## Qué se pide
Según el fragmento, ¿por qué la contextualización de la primera parte del libro recurre sobre todo a teoría extranjera? Explícalo en una a tres oraciones, por favor.

## Fragmento del texto
Dicho esto, este libro está entre un ejercicio académico y una reflexión cinematográfica. El libro está dividido en cuatro partes. La primera teórica, una de descripción detallada y comparación de temas de los documentales, otra de reflexión más generalizada –la que significa un gran aporte a los estudios de cine en Chile- y la última de anexos (y bibliografía claro).
La primera parte, es una contextualización desde la memoria, el cine chileno y el cine de pos memoria. El primer capítulo de esta primera parte teoriza el “fervor conmemorativo” y evalúa también la re valorización del testimonio que proviene desde abajo, siendo privado y mínimo. Esta contextualización está realizada sobre todo con teoría extranjera, ya que hay que asumir que por muchos años los académicos locales evitaron este tema. Así, tratar teóricos y bibliografía extranjera es de suma importancia para el tema de la relación con el trauma de características históricas, ya que cómo presenta Barril, “la revaloración de la memoria debe entenderse como un fenómeno mundial” (p.17). De esta manera, la autora vincula la experiencia chilena a una mayor. Por lo tanto, esta parte teórica del libro deja de lado el aislamiento cordillerano, desértico y de témpano que nos sirve como justificación para no leer (ni ver) lo que está pasando allá afuera. Apoyada en grandes intelectuales como Pierre Nora, Maurice Halbwachs Peter Burke, Regine Robin, Stuart Hall, Fredric Jameson y Marianne Hirsh, entre otros, Barril sienta las bases para explorar esta generación de documental chileno.

## Datos mostrados

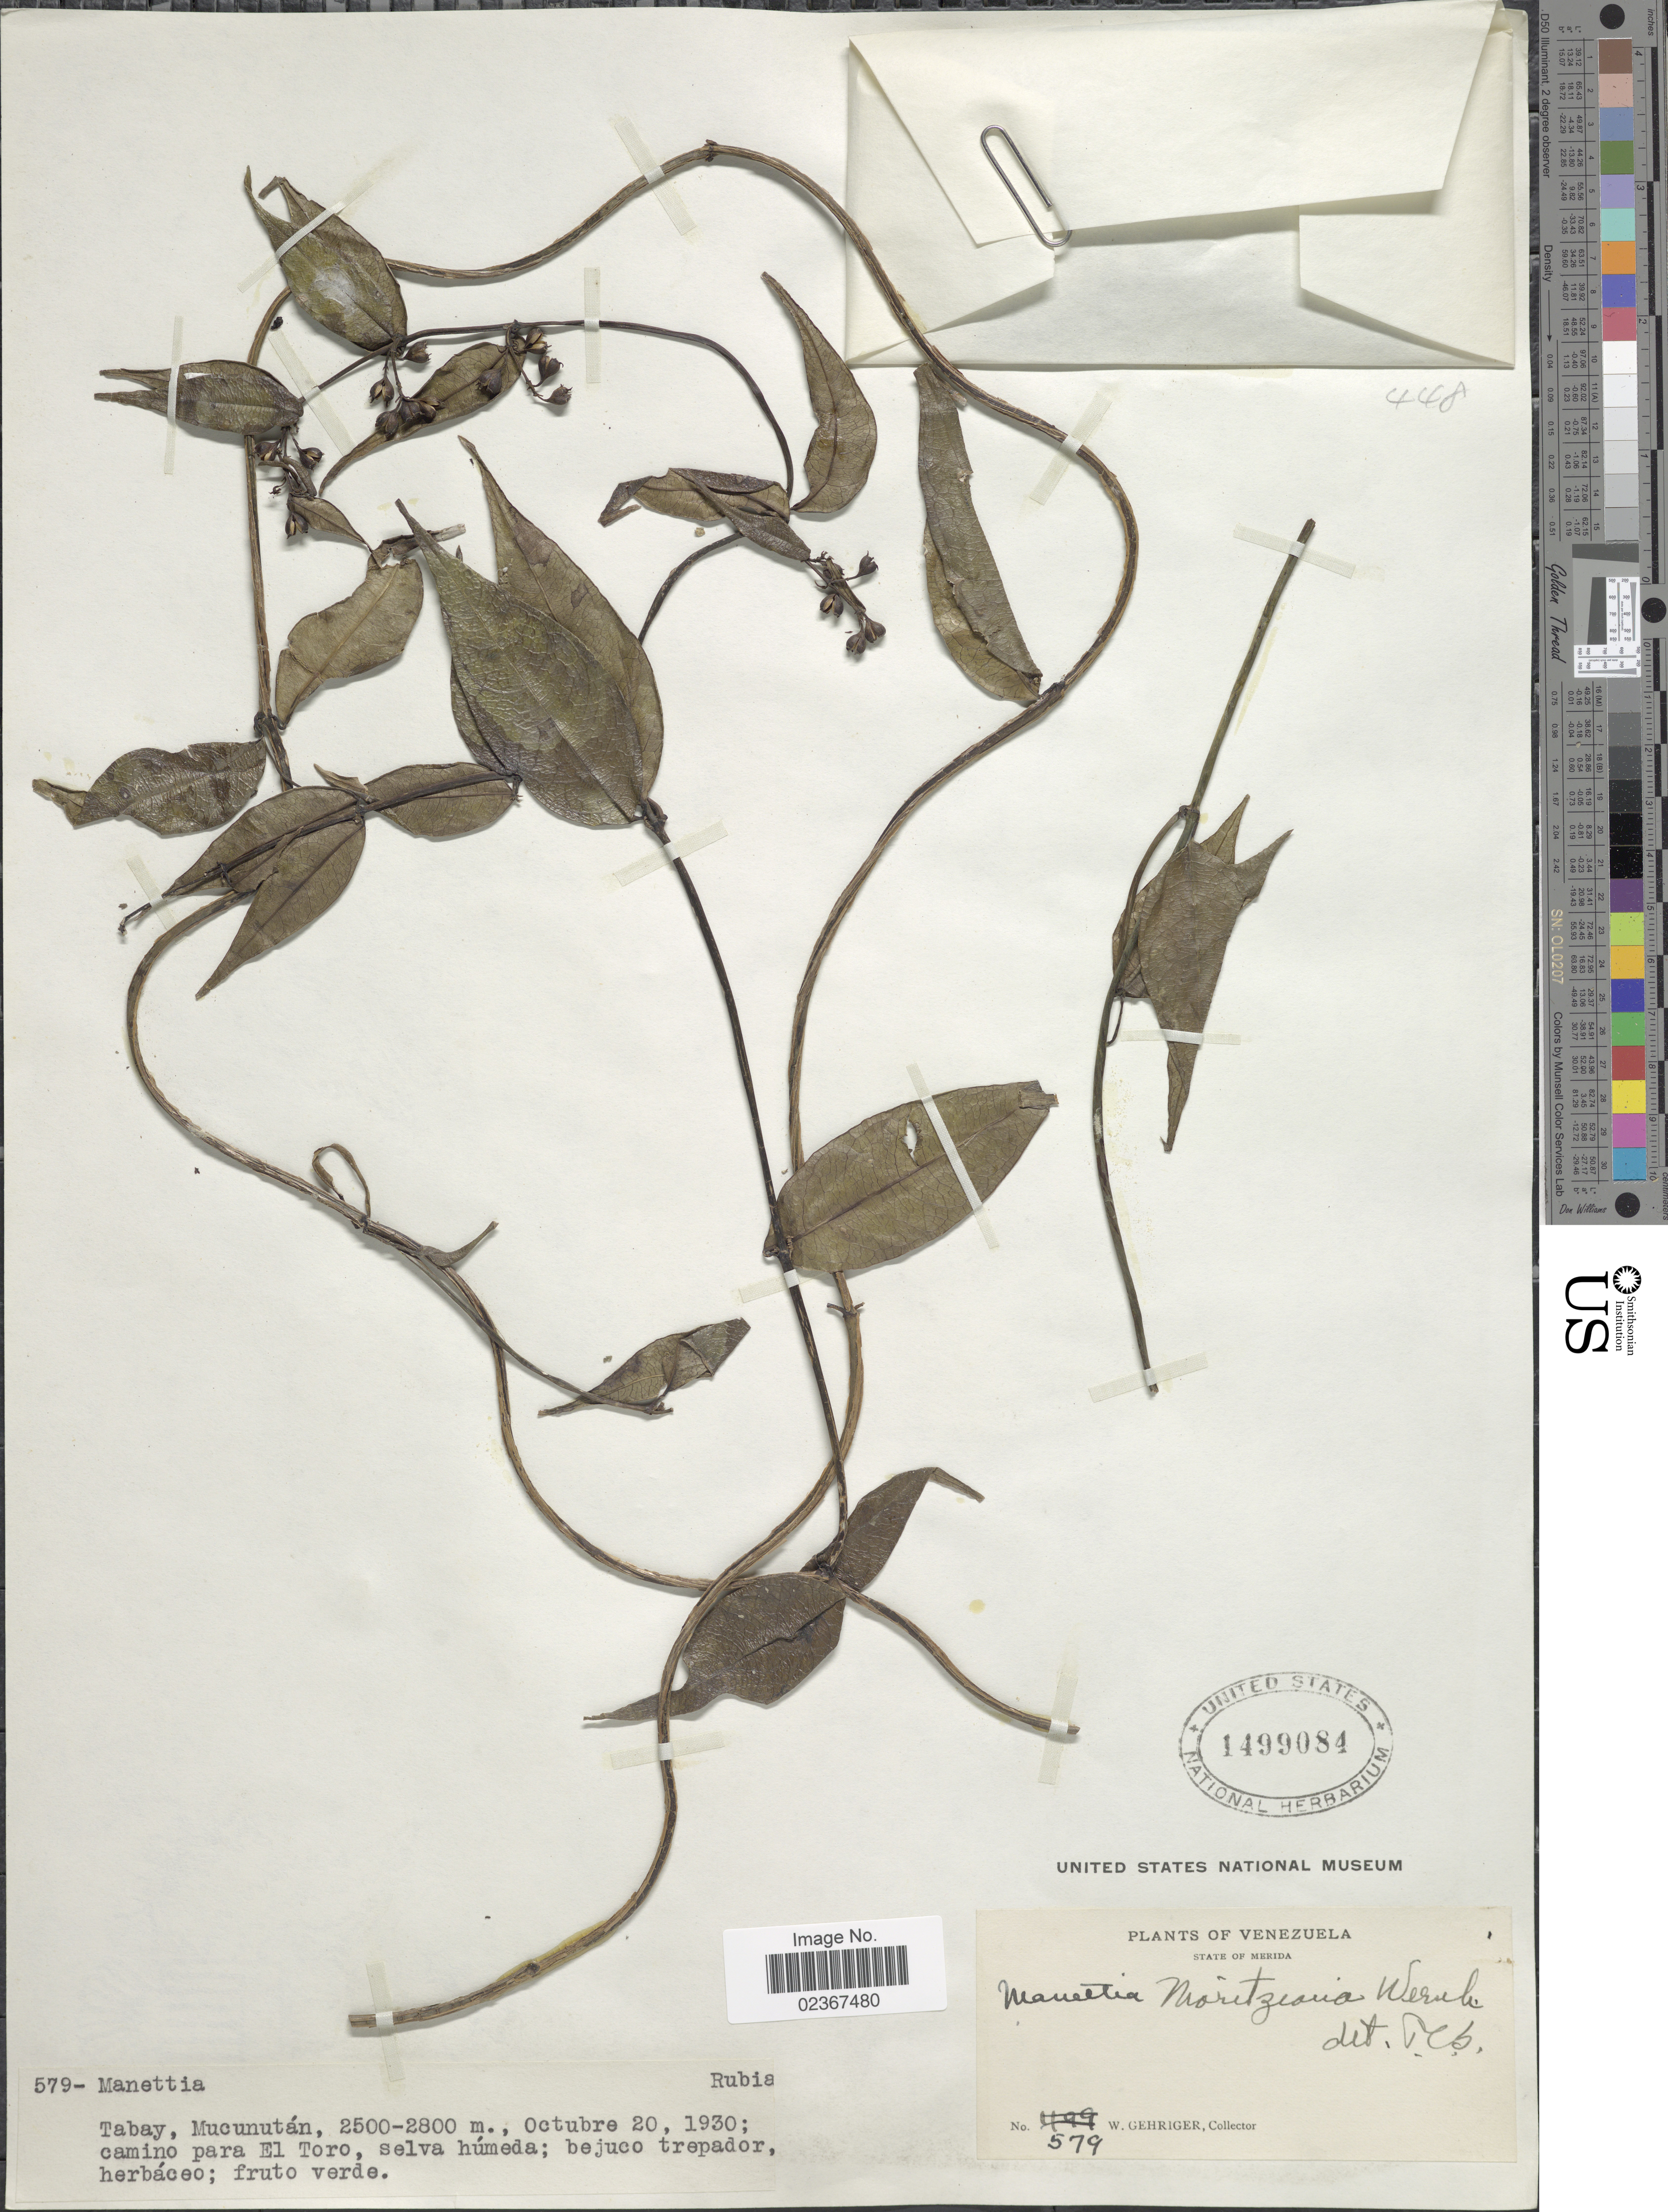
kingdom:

## Respuesta
Recurre a teoría extranjera porque durante muchos años los académicos locales evitaron este tema. Además, como plantea Barril, "la revaloración de la memoria debe entenderse como un fenómeno mundial", y así la autora vincula la experiencia chilena a una mayor.